Automatic AI research can summarize a method section, compare papers, draft a literature review, but it is less secure when what matters is the unsaid context, the understood constraint, the judgment that would embarrass its holder to have to articulate. Sakana AI’s AI Scientist-v2 submitted three fully AI-generated papers to an ICLR 2025 workshop, and one scored above the average acceptance threshold. Sakana also reported citation errors and reproducibility concerns and judged none of the submissions good enough for the main conference track. Synthesis is advancing faster than judgment. The system can generate the form of scientific inquiry without inheriting its discipline.

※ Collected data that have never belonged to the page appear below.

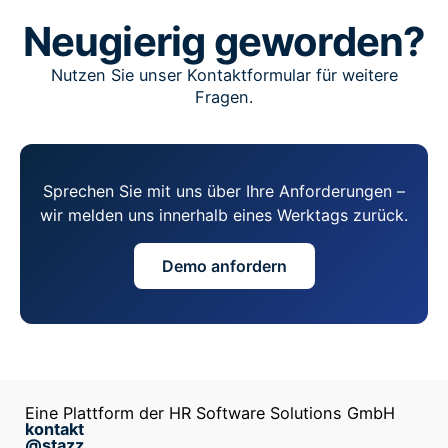
Neugierig geworden?
Nutzen Sie unser Kontaktformular für weitere
Fragen.
Sprechen Sie mit uns über Ihre Anforderungen –
wir melden uns innerhalb eines Werktags zurück.
Demo anfordern
Eine Plattform der HR Software Solutions GmbH
kontakt
@stazz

Automatic AI research depends on the open web while threatening the business models that keep parts of that web alive. CNN sued Perplexity on May 28, 2026, alleging unlawful distribution of copyrighted content. If research agents become the primary interface to knowledge, then questions of licensing, attribution, and compensation become reliability problems. A research tool that undermines the conditions of its own training data is not a stable arrangement.

The unintentional user

Pew’s 2025 survey found that only 16% of American workers said at least some of their work was currently done with AI. Workers who did use chatbots were more likely to say the tools helped them work faster than to say they improved quality. A separate Pew browsing study found that 58% of respondents encountered an AI-generated summary in Google search, but only 13% used an AI tool during the month. Automatic AI research is becoming ambient infrastructure before it becomes a universally adopted destination. People may increasingly receive AI-mediated research without thinking of themselves as users of anything in particular. The most consequential technologies often arrive this way.

What has been built is the industrialization of a specific layer of epistemic labor: searching, filtering, summarizing, and drafting, at scale. That changes what kind of thinker a user can become and what kind of web a publisher must survive in. What it is not, at least not yet, is a substitute for the full ecology of inquiry: the laboratory humiliation, the hallway argument, the reading that goes nowhere and then suddenly does. The system knows how to compress the world. We do not yet know what we are losing in the compression.